When Arnold becomes threatening, Connie’s placed in an extraordinary situation that gives her the opportunity to do something exceptional, something she wouldn’t have ever been called upon to do in the course of her average, everyday life: she sacrifices herself and goes with Arnold Friend rather than risk the lives of

Why is Connie alone in the house when Arnold Friend visits her?

Why was Connie alone in the house when Arnold Friend visited her? She did not want to go to the barbecue with her family.

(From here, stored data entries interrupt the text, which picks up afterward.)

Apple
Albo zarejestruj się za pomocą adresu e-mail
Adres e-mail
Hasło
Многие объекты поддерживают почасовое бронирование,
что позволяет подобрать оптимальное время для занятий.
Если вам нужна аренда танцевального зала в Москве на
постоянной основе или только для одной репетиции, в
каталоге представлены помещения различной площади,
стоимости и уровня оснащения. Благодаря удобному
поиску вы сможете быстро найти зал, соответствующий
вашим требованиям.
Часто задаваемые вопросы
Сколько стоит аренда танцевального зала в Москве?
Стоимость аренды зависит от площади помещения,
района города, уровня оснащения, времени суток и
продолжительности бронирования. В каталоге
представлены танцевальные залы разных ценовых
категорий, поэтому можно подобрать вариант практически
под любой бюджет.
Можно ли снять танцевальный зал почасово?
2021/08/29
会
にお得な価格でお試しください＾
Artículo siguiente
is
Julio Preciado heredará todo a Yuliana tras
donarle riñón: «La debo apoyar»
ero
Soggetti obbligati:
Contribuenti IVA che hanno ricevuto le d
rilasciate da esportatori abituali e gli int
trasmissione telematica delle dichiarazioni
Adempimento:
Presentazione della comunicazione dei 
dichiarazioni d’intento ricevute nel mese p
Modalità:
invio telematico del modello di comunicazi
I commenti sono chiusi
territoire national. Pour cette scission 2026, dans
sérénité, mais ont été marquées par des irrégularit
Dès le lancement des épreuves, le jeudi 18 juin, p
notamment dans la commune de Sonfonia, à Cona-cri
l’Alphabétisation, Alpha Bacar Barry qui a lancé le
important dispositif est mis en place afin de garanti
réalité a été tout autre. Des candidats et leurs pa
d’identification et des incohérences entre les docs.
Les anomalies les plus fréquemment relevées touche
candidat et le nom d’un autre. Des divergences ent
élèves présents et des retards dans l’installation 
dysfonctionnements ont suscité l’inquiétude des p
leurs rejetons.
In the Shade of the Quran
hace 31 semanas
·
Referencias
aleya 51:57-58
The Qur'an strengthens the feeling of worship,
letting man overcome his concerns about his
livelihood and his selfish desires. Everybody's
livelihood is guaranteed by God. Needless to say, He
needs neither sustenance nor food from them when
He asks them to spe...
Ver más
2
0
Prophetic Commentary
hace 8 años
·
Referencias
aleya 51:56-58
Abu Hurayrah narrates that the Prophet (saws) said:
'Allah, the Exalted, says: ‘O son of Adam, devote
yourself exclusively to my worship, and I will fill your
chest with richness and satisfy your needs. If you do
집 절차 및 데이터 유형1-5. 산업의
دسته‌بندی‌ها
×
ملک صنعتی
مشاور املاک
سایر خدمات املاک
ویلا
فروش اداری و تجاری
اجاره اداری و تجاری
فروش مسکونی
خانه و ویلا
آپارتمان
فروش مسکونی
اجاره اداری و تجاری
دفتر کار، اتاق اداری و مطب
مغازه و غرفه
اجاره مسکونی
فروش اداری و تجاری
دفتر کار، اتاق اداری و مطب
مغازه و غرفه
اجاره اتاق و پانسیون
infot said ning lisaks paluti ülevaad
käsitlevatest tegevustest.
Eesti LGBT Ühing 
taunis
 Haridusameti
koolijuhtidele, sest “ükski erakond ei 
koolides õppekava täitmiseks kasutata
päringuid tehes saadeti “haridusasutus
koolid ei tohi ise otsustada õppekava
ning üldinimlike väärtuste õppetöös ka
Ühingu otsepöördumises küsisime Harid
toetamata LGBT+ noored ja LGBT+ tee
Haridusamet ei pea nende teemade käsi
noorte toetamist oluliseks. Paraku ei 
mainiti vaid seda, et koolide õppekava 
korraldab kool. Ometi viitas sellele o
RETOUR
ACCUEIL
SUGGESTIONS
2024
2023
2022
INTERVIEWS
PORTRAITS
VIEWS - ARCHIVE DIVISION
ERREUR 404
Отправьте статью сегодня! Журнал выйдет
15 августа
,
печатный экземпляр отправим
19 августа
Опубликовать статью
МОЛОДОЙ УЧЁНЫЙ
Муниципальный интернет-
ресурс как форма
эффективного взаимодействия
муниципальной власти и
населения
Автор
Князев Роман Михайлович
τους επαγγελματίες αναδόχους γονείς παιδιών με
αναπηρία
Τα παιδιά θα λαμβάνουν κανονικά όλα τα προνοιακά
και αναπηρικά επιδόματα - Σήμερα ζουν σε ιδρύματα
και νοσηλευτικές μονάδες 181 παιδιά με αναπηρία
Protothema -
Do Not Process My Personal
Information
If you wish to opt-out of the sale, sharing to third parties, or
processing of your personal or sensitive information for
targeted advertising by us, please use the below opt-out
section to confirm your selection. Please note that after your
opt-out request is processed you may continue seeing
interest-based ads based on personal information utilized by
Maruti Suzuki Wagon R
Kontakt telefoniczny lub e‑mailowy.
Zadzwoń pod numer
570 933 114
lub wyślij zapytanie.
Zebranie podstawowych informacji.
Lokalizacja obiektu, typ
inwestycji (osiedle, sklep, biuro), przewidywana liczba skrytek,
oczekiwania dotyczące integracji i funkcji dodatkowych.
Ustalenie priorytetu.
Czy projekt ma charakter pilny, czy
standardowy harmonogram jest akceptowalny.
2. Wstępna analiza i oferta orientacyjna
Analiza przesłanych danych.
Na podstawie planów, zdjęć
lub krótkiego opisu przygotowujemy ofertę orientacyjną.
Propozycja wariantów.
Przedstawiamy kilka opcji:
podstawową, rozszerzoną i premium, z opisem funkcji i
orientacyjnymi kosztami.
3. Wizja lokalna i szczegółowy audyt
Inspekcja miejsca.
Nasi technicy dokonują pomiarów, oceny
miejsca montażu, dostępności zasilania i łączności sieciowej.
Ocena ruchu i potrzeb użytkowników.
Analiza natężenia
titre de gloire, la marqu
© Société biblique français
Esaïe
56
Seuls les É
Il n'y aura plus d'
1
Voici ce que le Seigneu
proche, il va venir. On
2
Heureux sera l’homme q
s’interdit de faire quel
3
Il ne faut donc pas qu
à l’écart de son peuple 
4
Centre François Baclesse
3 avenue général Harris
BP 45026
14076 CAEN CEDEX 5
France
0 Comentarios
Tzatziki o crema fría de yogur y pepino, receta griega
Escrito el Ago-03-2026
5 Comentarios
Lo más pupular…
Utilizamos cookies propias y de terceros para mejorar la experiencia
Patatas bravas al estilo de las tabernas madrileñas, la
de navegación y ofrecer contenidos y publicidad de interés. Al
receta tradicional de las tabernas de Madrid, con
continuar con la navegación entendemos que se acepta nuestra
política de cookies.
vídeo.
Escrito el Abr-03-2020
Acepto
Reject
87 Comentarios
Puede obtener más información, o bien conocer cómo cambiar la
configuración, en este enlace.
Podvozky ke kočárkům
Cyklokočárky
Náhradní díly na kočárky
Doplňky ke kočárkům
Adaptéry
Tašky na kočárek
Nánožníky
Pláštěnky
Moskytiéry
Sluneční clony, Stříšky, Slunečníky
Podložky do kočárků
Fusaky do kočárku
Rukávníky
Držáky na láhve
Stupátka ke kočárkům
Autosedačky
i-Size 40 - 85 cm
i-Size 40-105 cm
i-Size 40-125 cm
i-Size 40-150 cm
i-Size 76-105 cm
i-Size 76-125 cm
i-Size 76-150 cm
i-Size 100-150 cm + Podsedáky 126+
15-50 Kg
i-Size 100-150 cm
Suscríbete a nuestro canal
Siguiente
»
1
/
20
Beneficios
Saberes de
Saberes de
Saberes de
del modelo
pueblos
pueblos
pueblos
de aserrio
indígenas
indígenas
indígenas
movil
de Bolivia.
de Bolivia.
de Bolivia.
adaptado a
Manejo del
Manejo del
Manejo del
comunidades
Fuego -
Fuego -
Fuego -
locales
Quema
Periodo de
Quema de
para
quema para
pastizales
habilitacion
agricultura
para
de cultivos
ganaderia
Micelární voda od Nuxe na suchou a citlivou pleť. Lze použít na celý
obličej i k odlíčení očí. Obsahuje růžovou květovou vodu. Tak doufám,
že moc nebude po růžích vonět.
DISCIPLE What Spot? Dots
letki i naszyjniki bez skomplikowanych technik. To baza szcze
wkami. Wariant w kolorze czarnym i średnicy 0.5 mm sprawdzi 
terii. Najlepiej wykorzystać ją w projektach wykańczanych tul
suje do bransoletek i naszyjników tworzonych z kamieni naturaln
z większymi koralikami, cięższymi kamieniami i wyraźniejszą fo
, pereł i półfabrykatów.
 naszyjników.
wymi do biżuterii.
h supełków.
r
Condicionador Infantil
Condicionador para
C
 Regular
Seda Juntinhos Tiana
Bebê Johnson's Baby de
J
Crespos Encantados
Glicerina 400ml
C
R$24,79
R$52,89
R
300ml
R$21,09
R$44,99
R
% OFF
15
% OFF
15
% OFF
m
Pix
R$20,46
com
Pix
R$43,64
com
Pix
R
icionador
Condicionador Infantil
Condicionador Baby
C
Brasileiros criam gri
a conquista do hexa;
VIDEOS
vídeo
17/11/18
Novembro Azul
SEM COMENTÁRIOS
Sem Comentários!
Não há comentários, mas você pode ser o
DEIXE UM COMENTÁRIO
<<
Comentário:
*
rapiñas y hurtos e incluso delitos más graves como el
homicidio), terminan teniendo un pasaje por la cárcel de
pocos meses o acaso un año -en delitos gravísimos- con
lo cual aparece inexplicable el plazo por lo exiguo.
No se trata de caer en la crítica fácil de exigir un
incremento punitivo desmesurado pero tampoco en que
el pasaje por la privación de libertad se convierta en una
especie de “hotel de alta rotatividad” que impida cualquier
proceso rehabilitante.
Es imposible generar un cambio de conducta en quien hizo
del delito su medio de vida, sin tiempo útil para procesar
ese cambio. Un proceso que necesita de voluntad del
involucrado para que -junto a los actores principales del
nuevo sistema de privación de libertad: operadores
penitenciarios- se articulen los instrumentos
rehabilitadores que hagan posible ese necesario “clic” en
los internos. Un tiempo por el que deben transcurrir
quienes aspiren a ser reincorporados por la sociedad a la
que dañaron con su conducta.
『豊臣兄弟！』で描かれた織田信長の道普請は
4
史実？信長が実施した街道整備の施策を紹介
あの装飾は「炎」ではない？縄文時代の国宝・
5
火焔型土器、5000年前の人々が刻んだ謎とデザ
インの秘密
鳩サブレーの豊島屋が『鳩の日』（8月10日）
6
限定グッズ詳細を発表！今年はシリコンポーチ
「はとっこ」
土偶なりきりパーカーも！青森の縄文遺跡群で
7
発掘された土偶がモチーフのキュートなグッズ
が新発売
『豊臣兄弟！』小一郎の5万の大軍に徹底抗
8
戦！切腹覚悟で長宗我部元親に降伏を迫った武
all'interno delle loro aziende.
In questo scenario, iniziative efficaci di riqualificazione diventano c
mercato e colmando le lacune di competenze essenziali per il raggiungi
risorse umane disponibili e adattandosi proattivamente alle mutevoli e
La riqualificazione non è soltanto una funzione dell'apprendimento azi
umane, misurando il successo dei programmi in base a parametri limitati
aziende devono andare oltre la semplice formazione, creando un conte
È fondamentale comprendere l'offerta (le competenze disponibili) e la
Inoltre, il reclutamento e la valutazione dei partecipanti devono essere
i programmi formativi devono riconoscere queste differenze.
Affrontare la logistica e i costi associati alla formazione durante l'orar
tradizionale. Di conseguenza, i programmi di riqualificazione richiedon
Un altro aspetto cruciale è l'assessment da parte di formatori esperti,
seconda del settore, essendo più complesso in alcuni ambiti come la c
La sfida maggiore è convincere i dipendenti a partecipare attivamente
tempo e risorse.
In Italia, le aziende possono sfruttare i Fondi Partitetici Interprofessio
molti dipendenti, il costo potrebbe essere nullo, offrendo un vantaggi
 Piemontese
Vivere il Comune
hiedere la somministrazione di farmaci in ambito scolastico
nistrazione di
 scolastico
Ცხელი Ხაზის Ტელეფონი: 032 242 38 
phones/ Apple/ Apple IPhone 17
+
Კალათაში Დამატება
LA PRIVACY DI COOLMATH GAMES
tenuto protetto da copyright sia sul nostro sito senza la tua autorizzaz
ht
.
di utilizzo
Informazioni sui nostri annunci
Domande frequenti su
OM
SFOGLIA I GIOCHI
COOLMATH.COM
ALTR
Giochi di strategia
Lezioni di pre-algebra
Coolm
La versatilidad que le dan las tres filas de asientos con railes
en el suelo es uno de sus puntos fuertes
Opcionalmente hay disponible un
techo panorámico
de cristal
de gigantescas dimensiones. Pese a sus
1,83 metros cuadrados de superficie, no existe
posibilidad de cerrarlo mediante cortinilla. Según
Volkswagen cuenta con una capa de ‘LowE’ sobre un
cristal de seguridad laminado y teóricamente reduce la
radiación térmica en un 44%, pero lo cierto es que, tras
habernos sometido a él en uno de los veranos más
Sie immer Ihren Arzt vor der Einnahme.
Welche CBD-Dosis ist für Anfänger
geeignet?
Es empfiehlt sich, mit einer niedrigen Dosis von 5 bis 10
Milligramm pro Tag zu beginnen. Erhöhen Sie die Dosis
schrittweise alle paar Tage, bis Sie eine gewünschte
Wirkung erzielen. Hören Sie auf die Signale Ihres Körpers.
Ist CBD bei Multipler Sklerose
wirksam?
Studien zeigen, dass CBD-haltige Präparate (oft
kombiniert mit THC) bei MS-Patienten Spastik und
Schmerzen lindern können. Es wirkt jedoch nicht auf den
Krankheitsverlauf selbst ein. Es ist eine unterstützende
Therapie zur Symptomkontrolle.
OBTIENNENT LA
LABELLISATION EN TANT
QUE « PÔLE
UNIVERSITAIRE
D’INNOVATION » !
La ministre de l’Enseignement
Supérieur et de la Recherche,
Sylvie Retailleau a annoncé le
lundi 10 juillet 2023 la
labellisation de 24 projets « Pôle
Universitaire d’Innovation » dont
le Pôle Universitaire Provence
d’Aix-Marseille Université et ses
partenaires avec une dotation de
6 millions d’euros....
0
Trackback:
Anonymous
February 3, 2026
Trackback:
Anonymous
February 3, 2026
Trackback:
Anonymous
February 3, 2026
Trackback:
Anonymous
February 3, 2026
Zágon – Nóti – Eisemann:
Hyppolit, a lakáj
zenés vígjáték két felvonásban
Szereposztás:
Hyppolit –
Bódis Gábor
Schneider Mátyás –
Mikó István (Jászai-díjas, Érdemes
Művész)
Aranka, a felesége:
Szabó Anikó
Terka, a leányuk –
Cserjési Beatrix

What is direct characterization?

Direct characterization.

The writer makes direct statements about a character’s personality and tells the reader or viewer what the character is like. Direct characterization tells the reader or viewer.

Is Connie a passive victim?

Connie is more than a passive, deserving victim and Death is less a figure of retributive justice than a friend who is determined to help the girl prepare her soul for the journey beyond the life she has known.

How does Arnold Friend manipulate Connie?

In Joyce Carol Oates’s suspenseful short story, ”Where Are You Going, Where Have You Been?” antagonist, Arnold Friend, uses faustian tactics such as flattery, fear, and lies to manipulate and overpower the protagonist, Connie. Equivalent to the Devil, Arnold Friend uses flattery to deceive Connie.

Which option best summarizes the way Connie perceives her mother?

Which option BEST summarizes the way Connie perceives her mother? Connie resents her mother’s constant criticism and comparisons to her sister.

Is Connie dreaming in where are you going?

In Joyce Carol Oates’s “Where Are You Going, Where Have You Been?” the reader can conclude that this story is Connie’s realistic dream. Connie’s familiar reaction to Arnold Friend and her “home” are evidence that this encounter is a dream.

How is Arnold Friend characterized?

He is an older, highly sexualized man who offers to take her away from her life as an unhappy teenager. He is incredibly different from Connie’s family and the other boys she knows, which intrigues her. However, any appealing mystery to Arnold quickly dissipates as he begins to make threats and demands.

What does Arnold Friend’s car symbolize?

Arnold’s Car

Arnold Friend’s flashy gold car, with its outdated phrases written on the sides, is an extension of Arnold himself: extreme and not entirely right. The car gives Connie her first clues that there might be something wrong with or dangerous about Arnold.

Why is Connie’s sister June included in the story?

June is “so plain and chunky and steady that Connie had to hear her praised all the time by her mother and her mother’s sisters” (Oates) shows the purpose of why June is included in the short story. June represents the child that Connie’s mother wishes for and the chasm that was created between Connie and her mother.